The new laws which have been proposed seem to swing between much the same, in the case of House Bill 144 which would require clinics to submit monthly, rather than annually, reports on every abortion performed, to the outright attempts to criminalize and ban abortion present in House Bill 87 and Joint Resolution 9.

According to the Dallas Morning News, Rep. Matt Schaefer, R-Tyler, proposed House Bill 87, which would prohibit abortions after 20 weeks due to a severe fetal abnormality. Current Texas law allows abortions after 20 weeks if the fetus is not viable if the mother’s life or ability is threatened, or in the case of a severe fetal abnormality. Schaefer also proposed House Bill 144 – which, in fairness, also states that it would not identify “by any means an abortion facility, a physician performing the abortion, or a patient.”

House Bill 201, filed by Rep.
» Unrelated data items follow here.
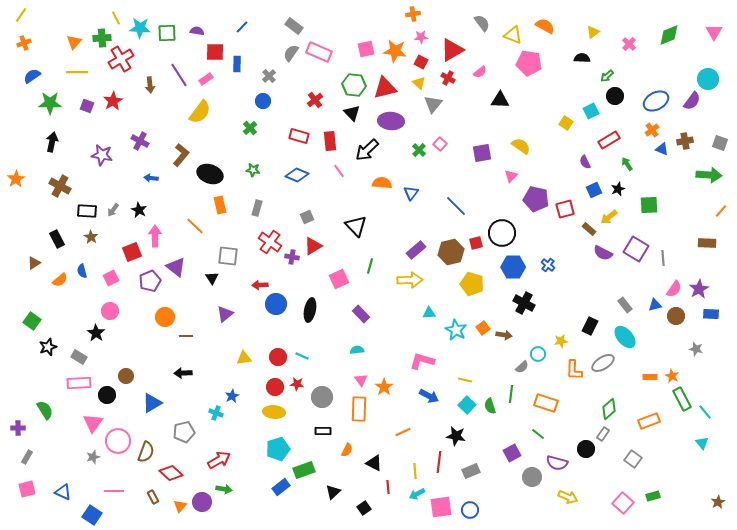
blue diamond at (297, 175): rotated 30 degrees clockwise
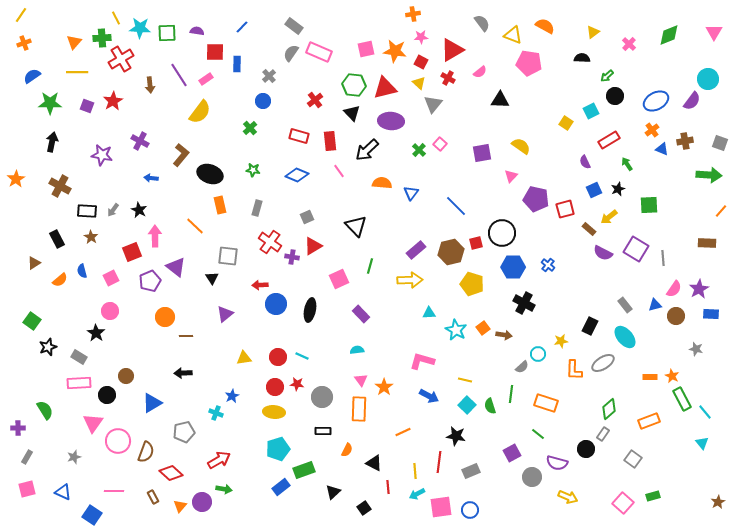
gray star at (93, 457): moved 19 px left
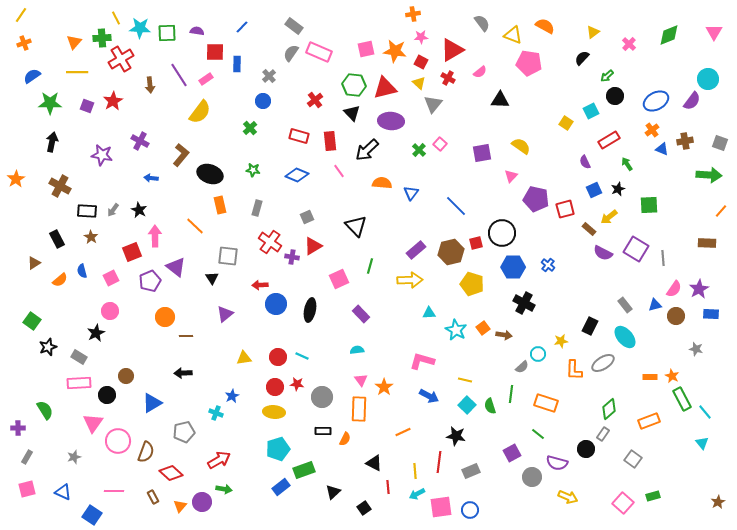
black semicircle at (582, 58): rotated 49 degrees counterclockwise
black star at (96, 333): rotated 12 degrees clockwise
orange semicircle at (347, 450): moved 2 px left, 11 px up
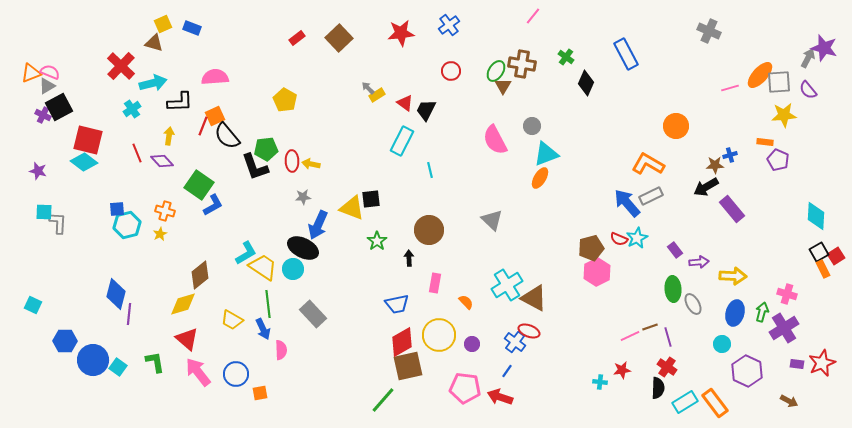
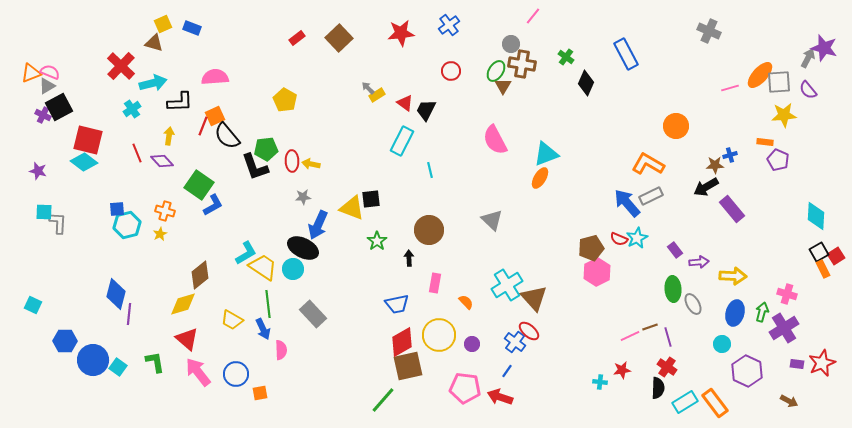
gray circle at (532, 126): moved 21 px left, 82 px up
brown triangle at (534, 298): rotated 20 degrees clockwise
red ellipse at (529, 331): rotated 20 degrees clockwise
Byron Cook, R-Corsicana, a so-called “abortion funeral bill,” would require any fetal remains to be cremated or buried regardless of gestational period. Currently, fetal remains are allowed to be incinerated or ground until unrecognizable and disposed of in a sanitary landfill. Opponents of the bill questioned if women who had a spontaneous miscarriage – about 10-15 percent of pregnancies – would be required to take the miscarried fetus or embryonic tissue for “proper” disposal.

Texas lawmakers haven’t filed any significant legislature targeting abortion since House Bill 2 in 2013. But since the Supreme Court struck down major sections of it, they seem to have shifted their focus to once again make abortion a primary issue in the Texas legislature.
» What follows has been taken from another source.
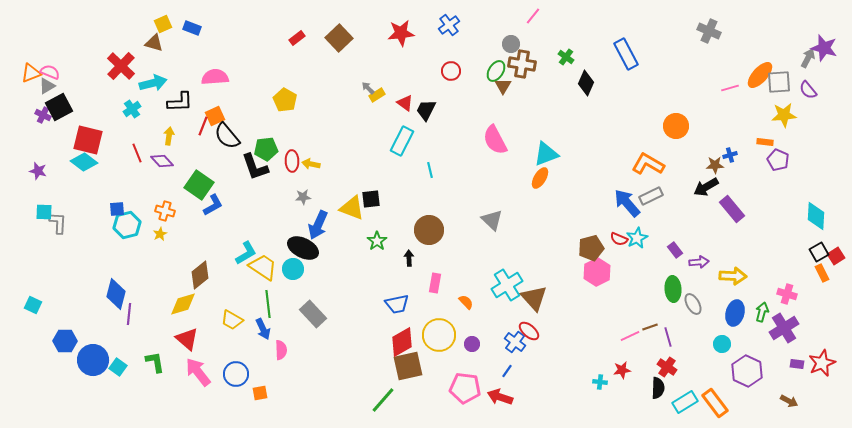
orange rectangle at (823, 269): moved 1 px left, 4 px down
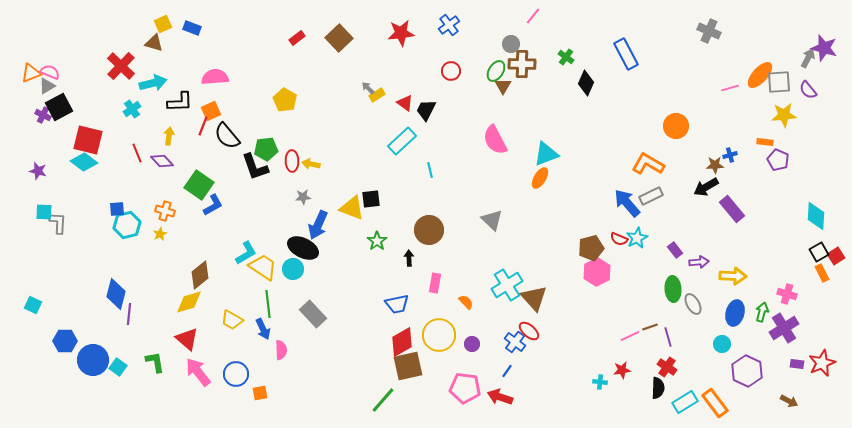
brown cross at (522, 64): rotated 8 degrees counterclockwise
orange square at (215, 116): moved 4 px left, 5 px up
cyan rectangle at (402, 141): rotated 20 degrees clockwise
yellow diamond at (183, 304): moved 6 px right, 2 px up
Texas’ previous attempt at anti-abortion legislation, House Bill 5, was defeated after a 13-hour filibuster by State Sen. Wendy Davis (D-Ft. Worth). [Image by Erich Schlegel/Getty Images]

Sen. Bob Hall, who filed Joint Resolution 9, is a Tea Party Republican who won his 2014 campaign against another Republican opponent partly on the grounds that opponent Bob Deuell was controlled by Satan.

“Satan must have a stranglehold on [Deuell].”

Most of these laws, if passed, will almost certainly result in federal challenges – similar laws in other states (of which there aren’t that many) have been halted by federal judges and the Supreme Court before.

But that doesn’t seem set to deter the Texas legislature from their attempts to criminalize abortion.